Reference prices, my research led me to the conclusion that for a permanent solution it would be cheaper (although not necessarily easier) to buy LHD cars in UK and then matriculate them.

HTH

Rob


----------



## Rusty84

robc said:


> You can get Insurance from most UK brokers which will give you unlimited cover in European countries, depending on age it may also be worth trying Saga.
> 
> *Reference prices, my research led me to the conclusion that for a permanent solution it would be cheaper (although not necessarily easier) to buy LHD cars in UK and then matriculate them.*
> 
> Is this a difficult process? and would you just insure it with a Portuguese insurer when you moved it over?
> 
> HTH
> 
> What does this mean??
> 
> Rob


Thanks for the reply.


----------



## silvers

HTH = Hope this helps.
If you do buy a car here, don't expect to ever get your money back. The Portuguese all buy on credit and so to re-sell a second hand car that you bought for say, €15,000, you won't get anywhere near that on trade in. So buy cheap and run it into the ground.


----------



## Rusty84

silvers said:


> HTH = Hope this helps.
> If you do buy a car here, don't expect to ever get your money back. The Portuguese all buy on credit and so to re-sell a second hand car that you bought for say, €15,000, you won't get anywhere near that on trade in. So buy cheap and run it into the ground.
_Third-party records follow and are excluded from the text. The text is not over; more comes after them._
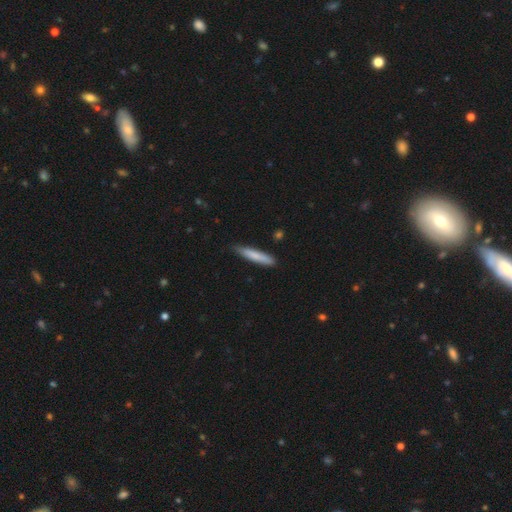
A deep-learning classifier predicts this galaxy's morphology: Smooth or featured? Predicted: smooth (p=0.79). How rounded? Predicted: cigar-shaped (p=0.92). Merging? Predicted: none (p=0.83).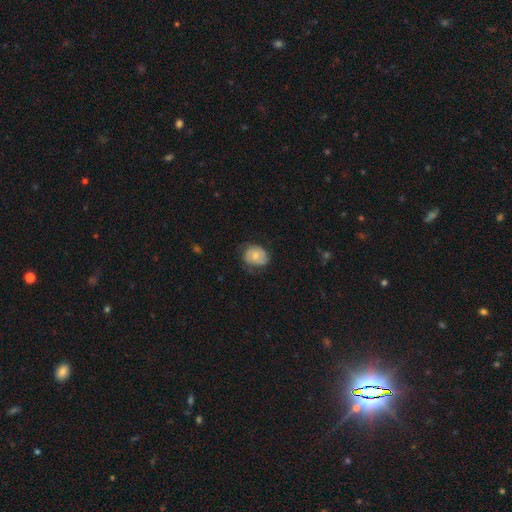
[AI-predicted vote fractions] Smooth or featured? Predicted: featured or disk (p=0.48). Merging? Predicted: none (p=0.63).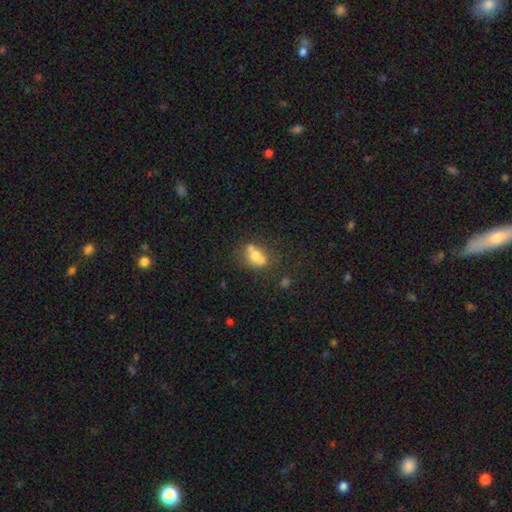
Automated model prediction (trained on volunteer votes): A smooth galaxy with no disk features (60%) that is in between round and cigar-shaped (51%).

Vote fractions:
- Smooth or featured? smooth: 60% / featured or disk: 27% / star or artifact: 13%
- How rounded? in between: 51% / round: 46% / cigar-shaped: 2%
- Merging? merger: 50% / none: 34% / minor disturbance: 11% / major disturbance: 6%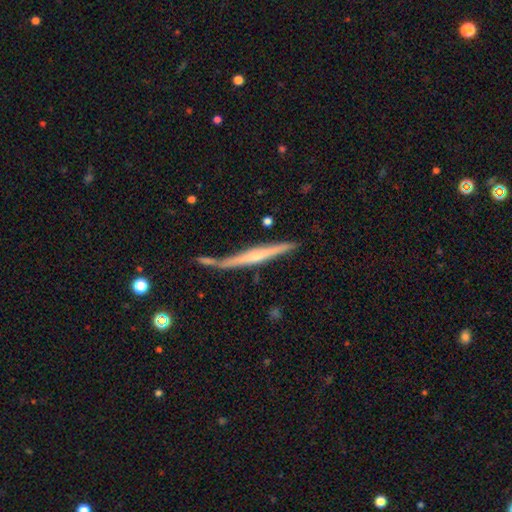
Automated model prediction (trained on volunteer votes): This is likely a featured or disk galaxy (65%). It is clearly viewed edge-on (96%). Edge-on bulge: possibly rounded (55%). Merging: likely none (65%).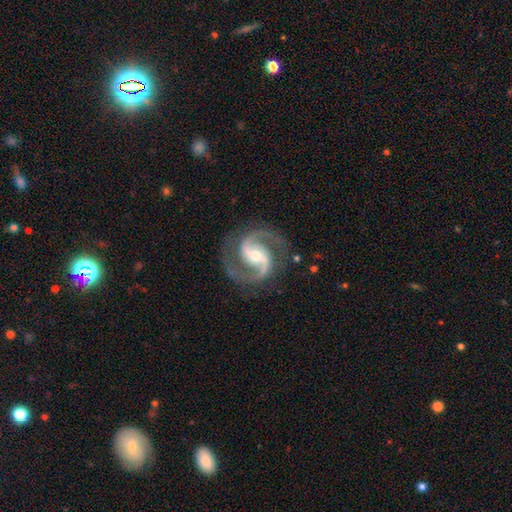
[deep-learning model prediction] This is clearly a featured or disk galaxy (94%). It is clearly not viewed edge-on (98%). Bar: marginally weak (43%). Spiral arm pattern: clearly yes (99%). Spiral arm count: clearly 2 (94%). Spiral winding: likely medium (69%). Central bulge: likely moderate (65%). Merging: clearly none (83%).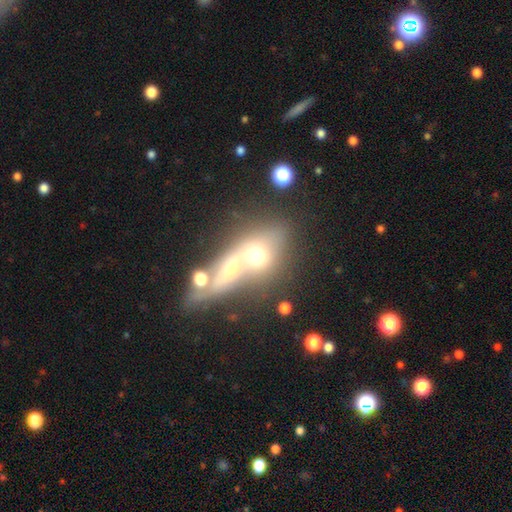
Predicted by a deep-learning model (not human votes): A featured or disk galaxy (42%, tied with smooth). Merging: merger (63%).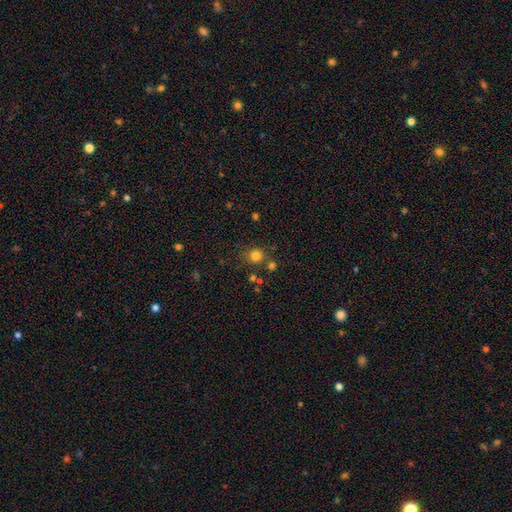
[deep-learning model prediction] The model was most divided on "smooth or featured": smooth: 79%, star or artifact: 15%, featured or disk: 6%. More confident: how rounded — round (89%); merging — none (75%).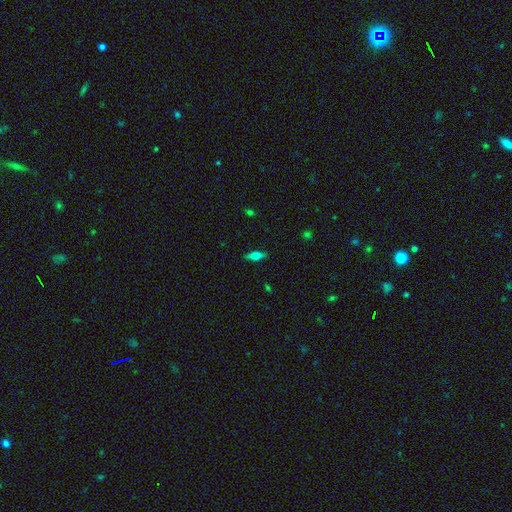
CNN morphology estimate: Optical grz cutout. It shows a smooth galaxy with no disk features (56%) that is in between round and cigar-shaped (64%). Merging: none (87%).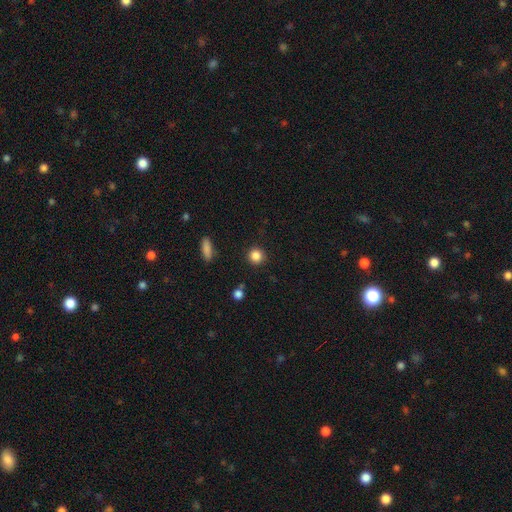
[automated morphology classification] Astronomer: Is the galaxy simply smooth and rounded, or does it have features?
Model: smooth — 85%.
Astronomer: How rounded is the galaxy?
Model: round — 91%.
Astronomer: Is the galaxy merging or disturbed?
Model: none — 89%.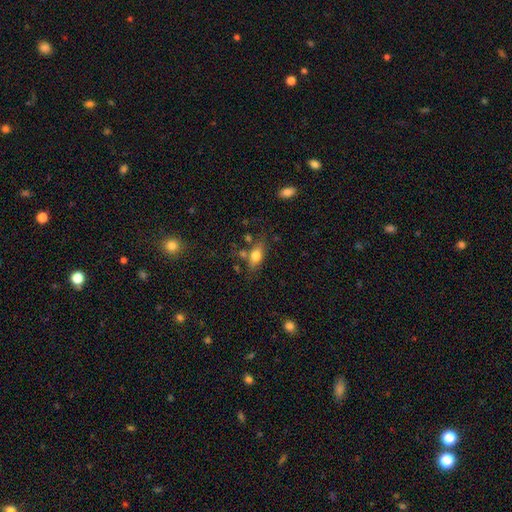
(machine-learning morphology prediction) smooth 68%, featured or disk 23%, star or artifact 9%. Down the decision tree: how rounded — in between (75%); merging — none (66%).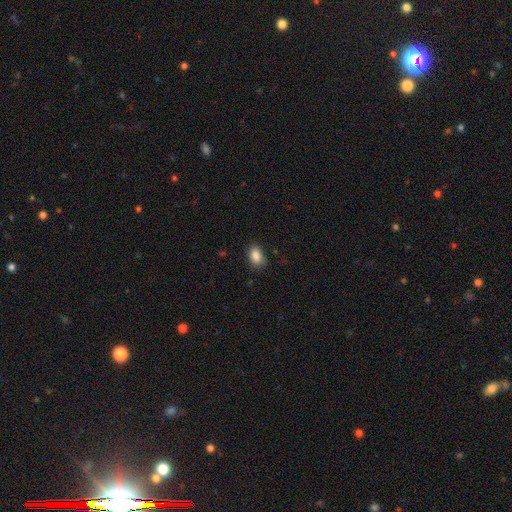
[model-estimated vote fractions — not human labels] Morphology: type=smooth (88%); roundness=in between (88%); merging=none (80%).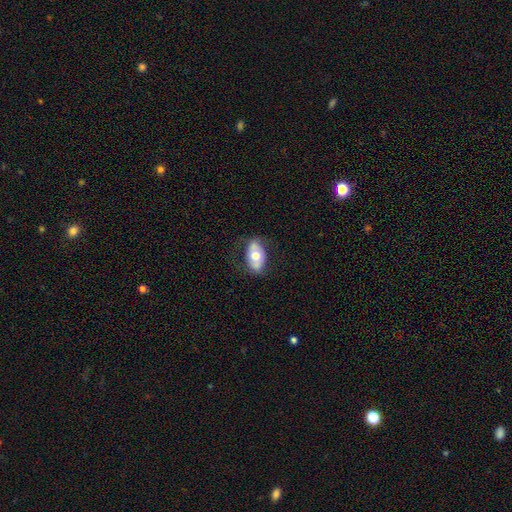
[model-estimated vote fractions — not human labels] Morphology: type=smooth (56%); roundness=in between (90%); merging=none (73%).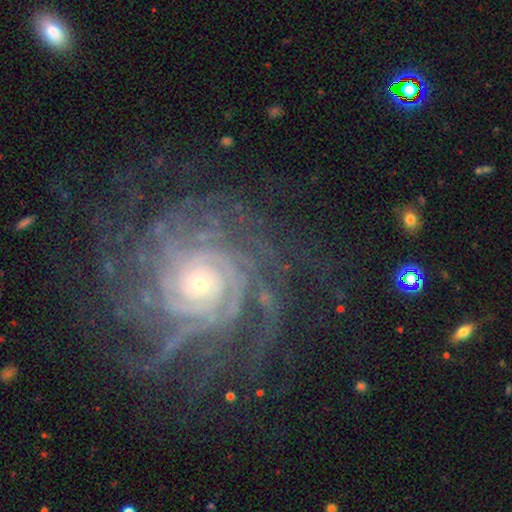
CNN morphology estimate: type=featured or disk (88%); edge-on=no (97%); bar=no (76%); spiral arms=yes (98%); winding=tight (76%); arm count=more than 4 (28%); bulge=small (65%); merging=none (76%).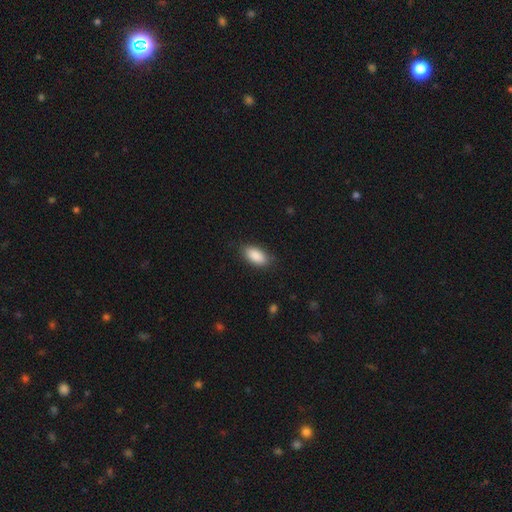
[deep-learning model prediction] Smooth or featured: smooth — 89% (star or artifact — 6%)
How rounded: in between — 93% (cigar-shaped — 4%)
Merging: none — 83% (minor disturbance — 13%)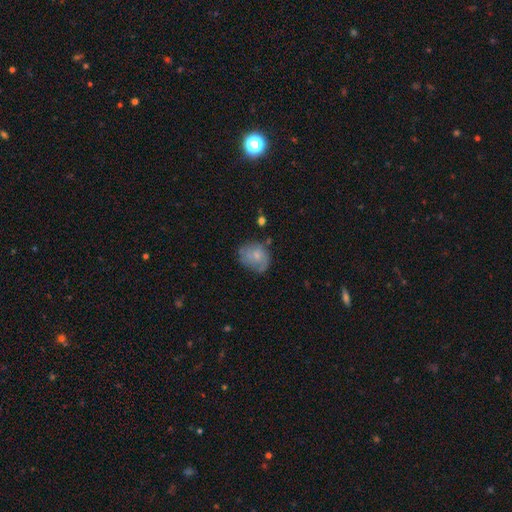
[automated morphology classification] This is possibly a smooth galaxy (54%). How rounded: possibly round (59%). Merging: possibly none (56%).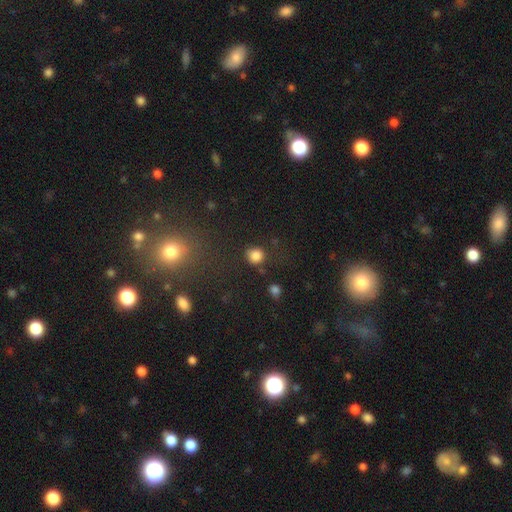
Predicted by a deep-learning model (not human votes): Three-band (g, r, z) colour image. It shows a smooth galaxy with no disk features (83%) that is round (83%). Merging: none (76%).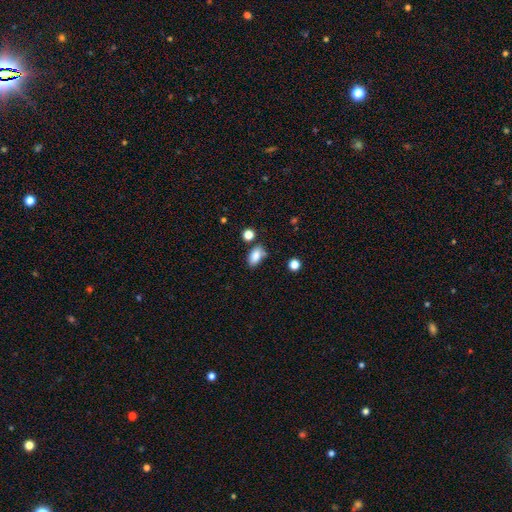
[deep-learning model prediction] The model was most divided on "merging": none: 66%, minor disturbance: 20%, merger: 9%, major disturbance: 5%. More confident: how rounded — in between (89%); smooth or featured — smooth (84%).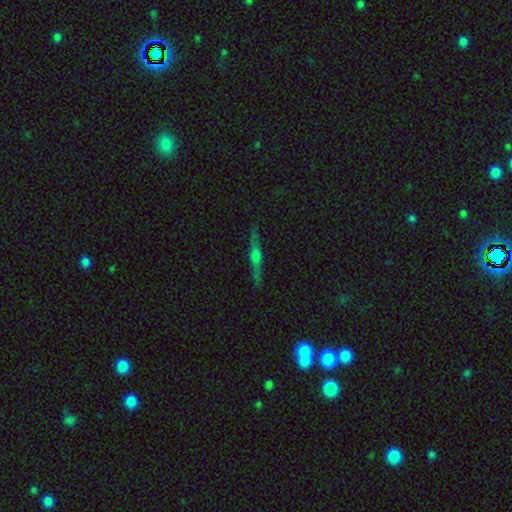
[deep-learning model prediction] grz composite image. It shows a featured or disk galaxy (71%) viewed edge-on (97%) with a rounded central bulge (87%). Merging: none (88%).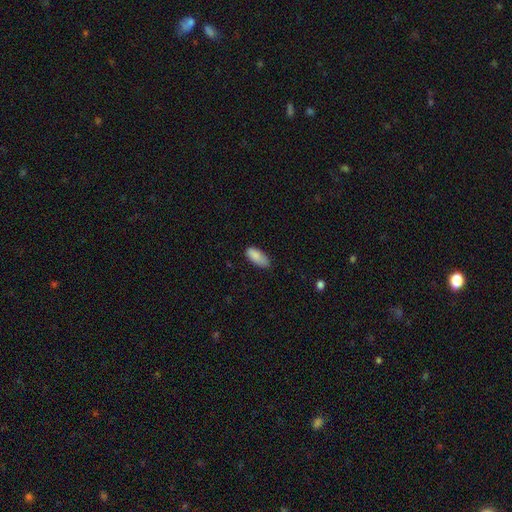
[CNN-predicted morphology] Smooth or featured? smooth (88%)
How rounded? in between (87%)
Merging? none (68%)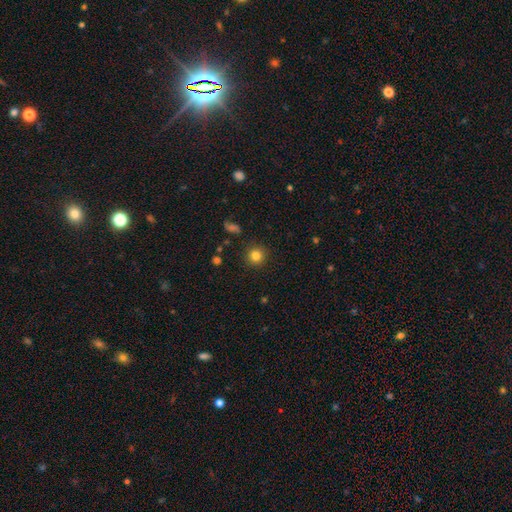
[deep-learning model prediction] The model was most divided on "smooth or featured": smooth: 82%, star or artifact: 12%, featured or disk: 6%. More confident: how rounded — round (93%); merging — none (90%).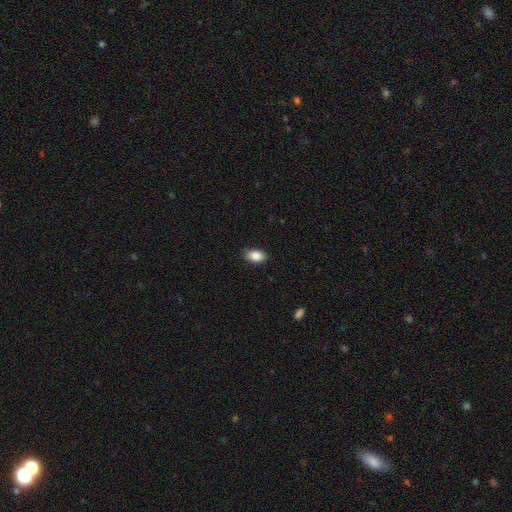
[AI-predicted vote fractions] Smooth or featured?
  - smooth: 87% *
  - star or artifact: 7%
  - featured or disk: 5%
How rounded?
  - in between: 90% *
  - round: 8%
  - cigar-shaped: 2%
Merging?
  - none: 84% *
  - minor disturbance: 13%
  - major disturbance: 2%
  - merger: 1%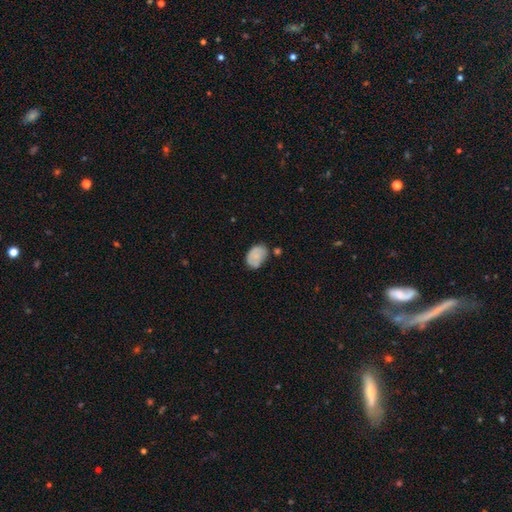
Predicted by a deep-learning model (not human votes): Smooth or featured? Predicted: smooth (p=0.72). How rounded? Predicted: in between (p=0.83). Merging? Predicted: none (p=0.54).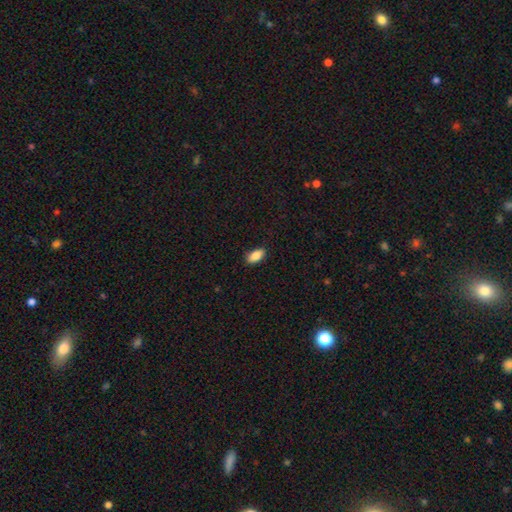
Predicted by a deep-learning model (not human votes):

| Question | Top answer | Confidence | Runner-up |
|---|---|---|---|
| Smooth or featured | smooth | 85% | featured or disk (8%) |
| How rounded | in between | 88% | cigar-shaped (9%) |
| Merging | none | 85% | minor disturbance (12%) |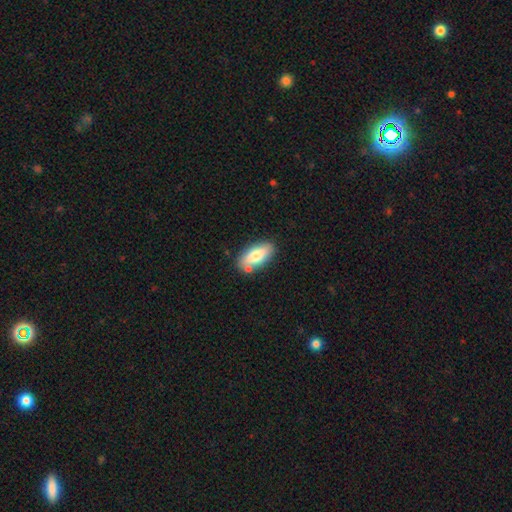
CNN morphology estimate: Smooth or featured: smooth — 74% (featured or disk — 20%)
How rounded: in between — 83% (cigar-shaped — 14%)
Merging: none — 76% (minor disturbance — 14%)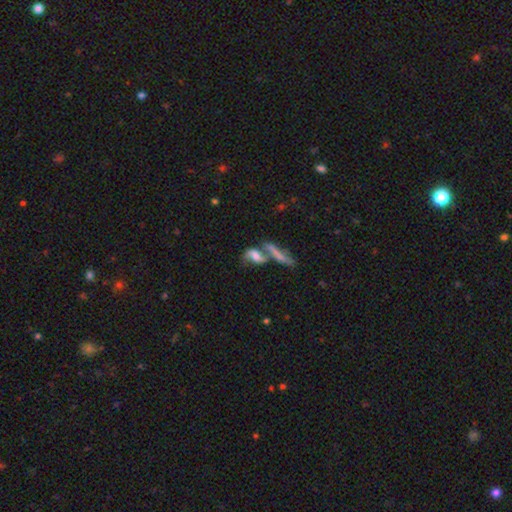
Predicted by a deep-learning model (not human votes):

I just checked the website the other guy sent me a link to and it is so expensive. I bought my car brank new in the UK for £28k and the closest I can find on that website is a 3 year old one that is €46k :eek2::eek2::eek2::eek2::eek2:


----------



## notlongnow

Yes, the price of cars here is horrific.....however, if you were to ask my mother in law, who is now 9 months into a matriculation debacle which has involved her having to fly to the UK and Ireland for paperwork and visit the IMTT a ludicrous number of times, she would probably be inclined to advise you to just buy one here!


----------



## robc

Rusty84 said:


> I just checked the website the other guy sent me a link to and it is so expensive. I bought my car brank new in the UK for £28k and the closest I can find on that website is a 3 year old one that is €46k :eek2::eek2::eek2::eek2::eek2:


I have just bought 2 cars, both LHD, both UK sourced and I have saved myself an absolute fortune. 

If I have to fly round the world twice to get them matriculated then I would consider it still to be value for money. 

Rob


----------



## canoeman

You must own cars and lived in UK for 12 months prior to importing them to Portugal if you don't want to pay ISV.
2 cars 2 owners

Paying ISV can be expensive depending on age, cc, emissions, plus car is road taxed as a new car not it's age.


----------



## siobhanwf

Have a look at the details on the Embassy site ...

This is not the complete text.